Hi, @TeddyDD! Thanks for the suggestion. Unfortunately, it works just until you realise you need the SESSION
information in the first place. How do you get it? Additionally, I can’t write my kakrc
in whatever language I want (like with my bspwmrc
), because Kakoune parses it and so it needs to understand it. But let’s try to elaborate it a bit further to see what we get.
Perhaps what we need is an opaque kakrc
together with opaque command definitions.

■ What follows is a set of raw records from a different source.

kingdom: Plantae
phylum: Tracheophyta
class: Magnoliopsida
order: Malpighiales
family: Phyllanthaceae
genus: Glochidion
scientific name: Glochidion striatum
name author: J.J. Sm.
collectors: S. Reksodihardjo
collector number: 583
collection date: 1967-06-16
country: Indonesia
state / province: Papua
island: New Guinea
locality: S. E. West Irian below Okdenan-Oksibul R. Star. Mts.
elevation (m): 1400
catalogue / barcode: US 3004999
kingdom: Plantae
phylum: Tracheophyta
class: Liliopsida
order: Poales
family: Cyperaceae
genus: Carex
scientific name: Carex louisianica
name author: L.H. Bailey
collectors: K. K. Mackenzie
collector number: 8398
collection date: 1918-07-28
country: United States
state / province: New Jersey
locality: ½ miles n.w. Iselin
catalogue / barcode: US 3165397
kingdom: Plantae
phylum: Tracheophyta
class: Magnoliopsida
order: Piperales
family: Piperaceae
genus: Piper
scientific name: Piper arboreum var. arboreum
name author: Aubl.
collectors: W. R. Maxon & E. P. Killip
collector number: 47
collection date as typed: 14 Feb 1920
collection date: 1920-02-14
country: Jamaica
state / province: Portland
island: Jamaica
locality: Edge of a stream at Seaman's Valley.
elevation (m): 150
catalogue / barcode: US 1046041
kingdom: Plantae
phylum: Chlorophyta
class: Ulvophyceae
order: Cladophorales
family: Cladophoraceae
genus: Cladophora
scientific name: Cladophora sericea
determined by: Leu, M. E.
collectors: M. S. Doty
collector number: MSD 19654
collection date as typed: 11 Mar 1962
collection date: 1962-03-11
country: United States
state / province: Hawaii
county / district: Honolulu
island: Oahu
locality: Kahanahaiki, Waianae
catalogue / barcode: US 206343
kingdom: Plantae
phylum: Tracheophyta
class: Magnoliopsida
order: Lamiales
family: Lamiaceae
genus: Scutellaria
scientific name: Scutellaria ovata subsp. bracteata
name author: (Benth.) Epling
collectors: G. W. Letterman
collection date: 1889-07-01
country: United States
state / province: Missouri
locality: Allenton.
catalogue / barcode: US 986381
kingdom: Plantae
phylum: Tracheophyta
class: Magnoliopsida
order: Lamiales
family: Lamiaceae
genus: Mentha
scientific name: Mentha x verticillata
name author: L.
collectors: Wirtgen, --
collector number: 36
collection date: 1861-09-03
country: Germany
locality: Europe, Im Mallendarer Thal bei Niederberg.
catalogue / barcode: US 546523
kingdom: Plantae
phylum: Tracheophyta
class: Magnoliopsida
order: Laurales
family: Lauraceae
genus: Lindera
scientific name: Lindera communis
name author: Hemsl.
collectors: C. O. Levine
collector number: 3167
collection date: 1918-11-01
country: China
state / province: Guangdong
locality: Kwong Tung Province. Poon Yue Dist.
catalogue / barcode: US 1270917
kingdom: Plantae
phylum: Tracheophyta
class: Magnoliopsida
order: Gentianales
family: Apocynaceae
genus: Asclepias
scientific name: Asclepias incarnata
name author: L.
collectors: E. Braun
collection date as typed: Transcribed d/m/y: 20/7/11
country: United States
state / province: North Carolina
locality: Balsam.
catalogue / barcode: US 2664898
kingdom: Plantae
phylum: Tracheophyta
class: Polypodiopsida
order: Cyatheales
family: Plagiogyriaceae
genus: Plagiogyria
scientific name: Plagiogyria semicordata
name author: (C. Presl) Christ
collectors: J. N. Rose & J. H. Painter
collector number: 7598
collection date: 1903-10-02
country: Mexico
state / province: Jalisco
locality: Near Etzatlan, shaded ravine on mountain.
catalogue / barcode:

Suppose for a moment that, like bspwm
, we have an hypothetical kakc
client, used to communicate with the server (it can be a kak -p
with some additional features). Also like bspwm
, suppose Kakoune doesn’t read kakrc
, just executes it. In this scenario, kakrc
is opaque to Kakoune and so can be written in any language, say, Julia:
#!/usr/bin/env julia
# This is `kakrc` written in Julia
`kakc set-option global grepcmd ag`
`kakc set-option global aligntab true`
`kakc define-command a-new-command -params 2 mycommand`
If, then, the command a-new-command
is invoked like this: :a-new-command \d+ 17
, Kakoune does something along these lines:
export KAKOUNE_SESSION="the session number"
export KAKOUNE_CLIENT="the client from which the command was invoked"
mycommand '\d+' '17'
It allows us to write the custom command as an executable file called mycommand
written, say, in Lua:
#!/usr/bin/env lua
-- This is file `mycommand`
local param1, param2 = arg[1], arg[2]
local register = io.popen("kakc query register 1"):read()
local text = register:gsub(param1, param2)
os.execute("kakc add-highlighter window/mycommand dynregex " .. text .. " 0:default,+u")
There are many informations in the above examples. Let’s start with the first one:
kakc
subcommands are named after the commands they invoke;- a custom command is nothing more than an external executable (in this example, called
mycommand
).
When the new command is invoked (see the second example):
- Kakoune executes the associated executable, setting some environment variables needed to identify the client and session from which the command was invoked;
- whatever parameters are passed to
:a-new-command
are then passed to the executable as command line arguments (likeluar
currently does).
In the mycommand
file:
- parameters can be accessed as command line arguments;
- Kakoune’s state is accessible via a new
kakc query
subcommand; - the plugin doesn’t need to manage session information; since everything is already set in environment variables,
kakc
itself can automatically read them, freeing plugin authors from handling them.
By doing so, both kakrc
and command definitions would be opaque to Kakoune and, as such, all code related to parsing .kak
files could be deleted from Kakoune, thus reducing the code base.
Is it enough? Or am I missing some complications? More importantly, is it feasible?